Castle sieges, without a castle, in Merced

tmiller@mercedsunstar.comApril 30, 2014 

A gathering of about 60 Merced College students looked like something out of a knight’s bad dream as the students launched objects from their siege weapons in an annual contest.

The Siege Weapon Competition is part of the curriculum for physics students in professor Lana Jordan’s class. “It’s my favorite day of the year,” Jordan said.

Students teamed up to build a catapult or trebuchet that will send a basketball through the air for at least 15 meters (about 16.4 yards or nearly 50 feet). If they can hit that mark, they get an A for the assignment.

The siege weapons used a variety of techniques to make the weapons go, whether that was a heavy counterweight, twisted ropes or muscle power. Some were happy to just get the A, while others aimed to launch the ball the farthest and win victory T-shirts.

Sophomore Robert Spankowski, 24, said he used scraps to put his trebuchet together. The roughly 15-foot-tall device was made mostly of wood with a roughly 2-inch metal peg sticking out of the arm. “The most important part of the whole thing is the peg,” he said.

The trick is to get the sling holding the ball to slip from the peg at a 45-degree angle as the 120-pound counterweight falls at the other end, he said. That allows the ball to fly with the most momentum.
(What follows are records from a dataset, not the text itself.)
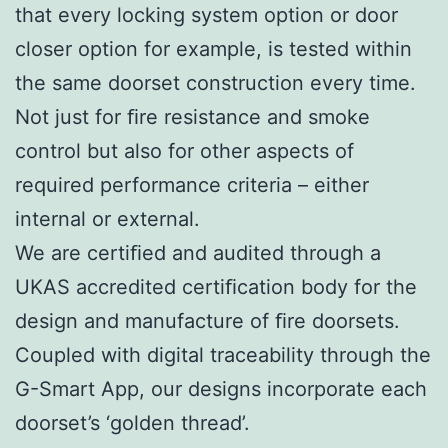
that every locking system option or door
closer option for example, is tested within
the same doorset construction every time.
Not just for ﬁre resistance and smoke
control but also for other aspects of
required performance criteria – either
internal or external.
We are certiﬁed and audited through a
UKAS accredited certiﬁcation body for the
design and manufacture of ﬁre doorsets.
Coupled with digital traceability through the
G-Smart App, our designs incorporate each
doorset’s ‘golden thread’.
Spankowski, who lives in Livingston, said he and his classmate built the weapon and practiced with it for about 30 hours. He said he enjoyed building the device. “Making a medieval weapon is cool,” he said.

What does a student do with his or her siege weapon when the semester ends? Spankowski said he plans to use the trebuchet to launch gourds for trapshooting.

Jordan said the project takes trial and error to perfect. Students in the physics class study forces, energy, motion, torque and other concepts. “Through this, they get to put all those to use,” she said.